Having taken the reins at CNN back in May, network CEO Chris Licht recently offered some detailed insight into his new role, including the stunning admission on his part that the “uninformed vitriol, especially from the left” has taken him by surprise, as The Hill reports.

Licht's candid revelations came in a series of interviews he granted to the New York Times and provide a close-up look at his vision for the cable news outlet and the challenges he has faced since taking over for former network head Jeff Zucker.

Architect of change

The executive's tenure to date has been marked by a number of major changes in on-air talent and programming, many of which have signaled what many believe is a distinct change in tone from the network's left-leaning, anti-Trump past.

As the Daily Caller reported at the time, one of Licht's first major decisions upon taking control of the beleaguered outlet was to abruptly shut down its fledgling streaming service, CNN+, just three weeks after its launch, a move that led to a significant number of layoffs and a stunning reversal of fortune for veteran journalist Chris Wallace, who left Fox News to join the new endeavor.
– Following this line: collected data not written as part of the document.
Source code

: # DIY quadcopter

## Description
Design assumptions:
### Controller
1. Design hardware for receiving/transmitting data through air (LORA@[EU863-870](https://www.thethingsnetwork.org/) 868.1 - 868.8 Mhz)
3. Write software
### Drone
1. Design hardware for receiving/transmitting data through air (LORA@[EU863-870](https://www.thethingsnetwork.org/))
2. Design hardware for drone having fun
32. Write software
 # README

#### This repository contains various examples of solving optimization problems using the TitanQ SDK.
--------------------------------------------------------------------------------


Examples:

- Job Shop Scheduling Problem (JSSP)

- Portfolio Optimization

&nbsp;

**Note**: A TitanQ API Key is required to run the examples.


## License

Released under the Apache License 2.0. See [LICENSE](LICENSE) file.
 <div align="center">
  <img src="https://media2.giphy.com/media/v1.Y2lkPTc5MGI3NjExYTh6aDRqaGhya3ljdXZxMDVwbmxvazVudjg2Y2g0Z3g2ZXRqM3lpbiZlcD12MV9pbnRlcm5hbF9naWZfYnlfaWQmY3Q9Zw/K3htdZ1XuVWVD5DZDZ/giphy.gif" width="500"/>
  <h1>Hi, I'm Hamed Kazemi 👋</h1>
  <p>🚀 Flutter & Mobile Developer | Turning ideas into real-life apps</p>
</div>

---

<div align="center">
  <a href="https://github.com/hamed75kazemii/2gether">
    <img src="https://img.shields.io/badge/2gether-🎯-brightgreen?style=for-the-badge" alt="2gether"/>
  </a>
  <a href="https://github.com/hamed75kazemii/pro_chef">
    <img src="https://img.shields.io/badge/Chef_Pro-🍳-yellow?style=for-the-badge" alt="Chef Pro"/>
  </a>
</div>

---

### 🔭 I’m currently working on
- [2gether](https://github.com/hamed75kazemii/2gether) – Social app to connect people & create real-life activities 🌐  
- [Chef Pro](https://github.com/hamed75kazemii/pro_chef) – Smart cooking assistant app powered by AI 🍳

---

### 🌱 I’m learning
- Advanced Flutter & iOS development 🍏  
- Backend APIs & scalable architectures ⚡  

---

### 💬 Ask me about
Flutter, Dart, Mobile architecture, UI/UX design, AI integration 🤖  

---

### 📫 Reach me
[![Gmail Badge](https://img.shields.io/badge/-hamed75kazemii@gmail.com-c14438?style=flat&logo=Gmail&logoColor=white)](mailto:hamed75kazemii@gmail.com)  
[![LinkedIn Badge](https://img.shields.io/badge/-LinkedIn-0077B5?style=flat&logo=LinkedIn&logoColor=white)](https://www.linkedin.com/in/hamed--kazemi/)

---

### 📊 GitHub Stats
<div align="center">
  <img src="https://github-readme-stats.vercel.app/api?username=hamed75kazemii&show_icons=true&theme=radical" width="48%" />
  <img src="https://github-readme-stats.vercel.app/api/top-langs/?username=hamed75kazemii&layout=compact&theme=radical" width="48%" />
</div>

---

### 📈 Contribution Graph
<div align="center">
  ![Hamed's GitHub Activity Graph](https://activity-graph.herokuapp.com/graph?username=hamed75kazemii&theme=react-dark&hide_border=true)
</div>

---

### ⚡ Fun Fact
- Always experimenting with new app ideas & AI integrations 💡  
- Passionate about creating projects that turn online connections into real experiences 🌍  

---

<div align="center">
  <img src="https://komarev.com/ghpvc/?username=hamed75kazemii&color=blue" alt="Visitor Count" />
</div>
In August, Licht oversaw the cancellation of longtime CNN staple, Reliable Sources as well as the ouster of its highly partisan host, Brian Stelter, as the Washington Post reported at the time.

Also caught up in the wave of Licht's attempted transformation of CNN was political journalist Chris Cillizza, who was let go in early December as part of a substantial round of layoffs at the network.

Further evidence of an intentional change in direction came in October, when it was announced that liberal prime time host Don Lemon, who had made headlines over the years for, among other things, declaring white men the “biggest terror threat in America,” would be losing his 10 p.m. time slot and moving to mornings.

“Stunning” response

The approach taken by Licht has prompted much speculation that he is hoping to steer the network ship to a more centrist place, but that is a characterization with which he has taken issue.

Instead, Licht explained to the Times, he wants the network he helms to facilitate a “rational conversation about polarizing issues” so that the audience could “take what they've heard to the dinner table and have a discussion.”

Those endeavors have apparently not always been well-received, according to Licht, but the reactions he has received have only served to bolster his resolve.

“The uninformed vitriol, especially from the left, has been stunning. Which proves my point: so much of what passes for news is name-calling, half-truths and desperation,” Licht said.

Undeterred, Licht is holding fast to the high hopes he has for the company he leads, ambitiously asserting, “I want CNN to be essential to society. If you're essential, then the revenue will follow.”

Ignoring the noise

An apparent optimist, or perhaps a glutton for punishment, Licht has ignored the advice of those within the industry who suggested he ought not tackle something as daunting as the transformation of CNN – including talk show host Stephen Colbert, whose CBS show he produced before joining the cable outlet.

As the Washington Examiner notes, Colbert cautioned Licht about making the leap, telling him, according to the Times, “Definitely don't go do that.”

“CNN would be lucky to get you. But you're my friend, and I'm telling you not to go,” Colbert recalled imploring his colleague.

Responding that the CNN job was akin to a “calling,” Licht brushed off Colbert's advice and moved forward anyhow.

According to Colbert, he speaks with Licht on an almost-weekly basis, beginning every chat with the reminder, “I told you so,” perhaps in reference to the ongoing economic difficulties facing the network, the repeated rounds of layoffs the CEO has had to oversee, and a pattern of disappointing ratings.

Whether Licht's vision of a more “rational conversation” on CNN's airwaves in the coming months comes to fruition is something that remains to be seen, but it appears certain that the network's boss is unwilling to revert to the prior programming formula that frequently yielded controversy and ultimately brought about decline.